Les dialogues sont aussi passés au crible pour s’assurer que des noms de personnes réelles ou des marques ne sont pas cités. Si le créateur veut utiliser une musique existante, il faut en acheter la licence. Je m'occupe également des recherches de marque de commerce pour le nom des jeux, le nom des personnages, des missions et des armes: c'est un échange constant avec les producteurs.

Quand le produit est en voie d'être finalisé, je l'utilise et j'y joue pour vérifier qu'aucun élément n'a été oublié. C'est ce que je trouve le plus difficile (rires), mais les producteurs me donnent des astuces pour que je ne perde pas trop de temps! Je ne m'ennuie pas, ça prend beaucoup d'heures, et quand il y a une urgence pour la sortie d'un jeu tout le monde met la main à la pâte, il n'est pas question de ralentir la production.

Nous travaillons dans une ambiance jeune et décontractée où les artistes créent parfois aux petites heures du matin. C'est un milieu qui évolue rapidement, c'est vraiment très intéressant!

Quelles sont les qualités nécessaires pour votre fonction?

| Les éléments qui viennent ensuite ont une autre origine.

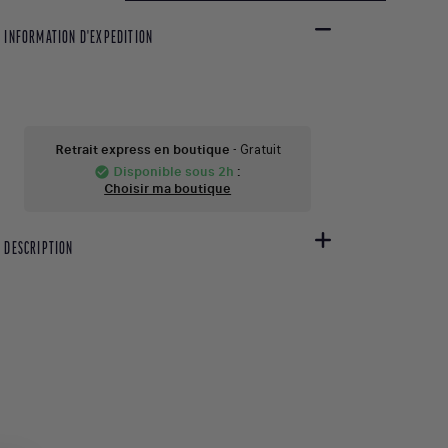
INFORMATION D'EXPEDITION
Retrait express en boutique
- Gratuit
Disponible sous 2h
:
check_circle
Choisir ma boutique
DESCRIPTION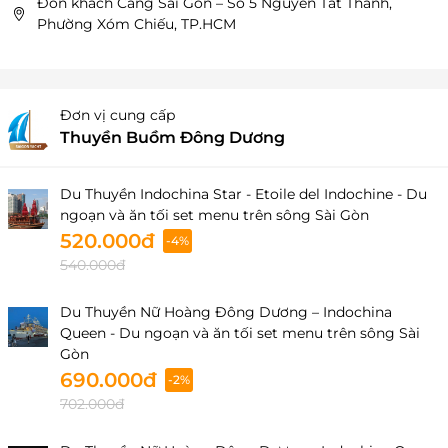
Đón khách Cảng Sài Gòn – Số 5 Nguyễn Tất Thành,
Phường Xóm Chiếu, TP.HCM
Đơn vị cung cấp
Thuyền Buồm Đông Dương
Du Thuyền Indochina Star - Etoile del Indochine - Du
ngoạn và ăn tối set menu trên sông Sài Gòn
520.000đ
-4%
540.000đ
Du Thuyền Nữ Hoàng Đông Dương – Indochina
Queen - Du ngoạn và ăn tối set menu trên sông Sài
Gòn
690.000đ
-2%
702.000đ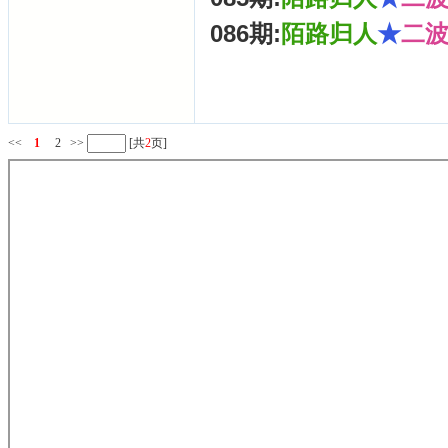
086期:
陌路归人
★
二
<<
1
2
>>
[共
2
页]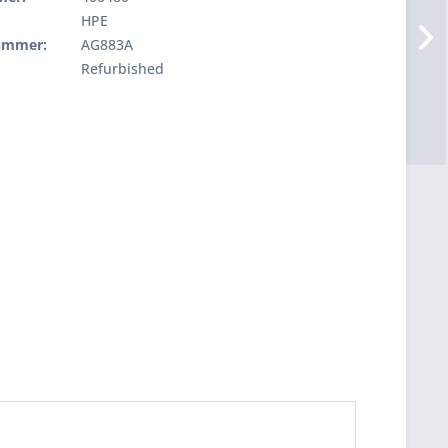
HPE
nummer:
AG883A
Refurbished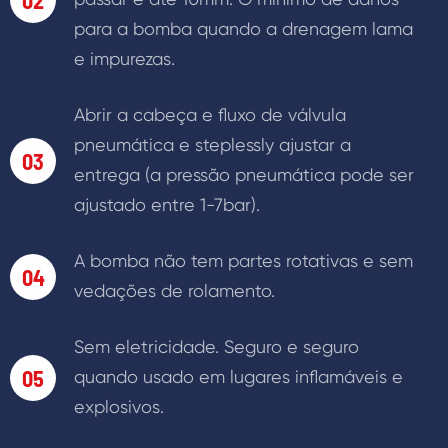
02
para a bomba quando a drenagem lama
e impurezas.
Abrir a cabeça e fluxo de válvula
pneumática e steplessly ajustar a
03
entrega (a pressão pneumática pode ser
ajustado entre 1-7bar).
A bomba não tem partes rotativas e sem
04
vedações de rolamento.
Sem eletricidade. Seguro e seguro
05
quando usado em lugares inflamáveis e
explosivos.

Il faut avoir de bons réflexes juridiques, même si on n'est pas spécialiste dans un domaine particulier. Une bonne compréhension du dossier et un sens des affaires aigu sont aussi nécessaires: il faut aller au-delà de l'aspect purement légal. La créativité aide aussi à trouver des solutions qui permettent à l'entreprise d'atteindre ses objectifs et de se développer.

La beauté et la difficulté de la tâche résident dans la diversité des dossiers. Il faut poser beaucoup de questions et repartir de zéro très souvent. Mais comme avocat, nous avons les outils pour aller chercher l'information, ça n'est jamais impossible.

Quels avantages tirez-vous de votre implication dans l'ACC?

Mes amis pratiquent majoritairement en cabinet privé et je souhaitais réseauter avec des confrères qui exercent dans un environnement plus proche de ma réalité. L'ACC offre également une mine de ressources pour nous aider dans notre quotidien avec des articles de doctrines, des conférences, et aussi des contacts: on peut consulter des juristes partout dans le monde, c'est très pertinent pour moi.

Quand j'ai adhéré à l'association, j'ai beaucoup aimé les gens qui siégeaient au conseil d'administration et j'ai donc décidé de m'impliquer également; aujourd'hui je suis administratrice. Je fais aussi partie du comité en charge des relations publiques et des conférences, et je contribue à accroître la visibilité et le rayonnement de l'ACC.

C'est vraiment une opportunité très intéressante, avec laquelle viennent de très belles rencontres et des découvertes de carrières très diversifiées.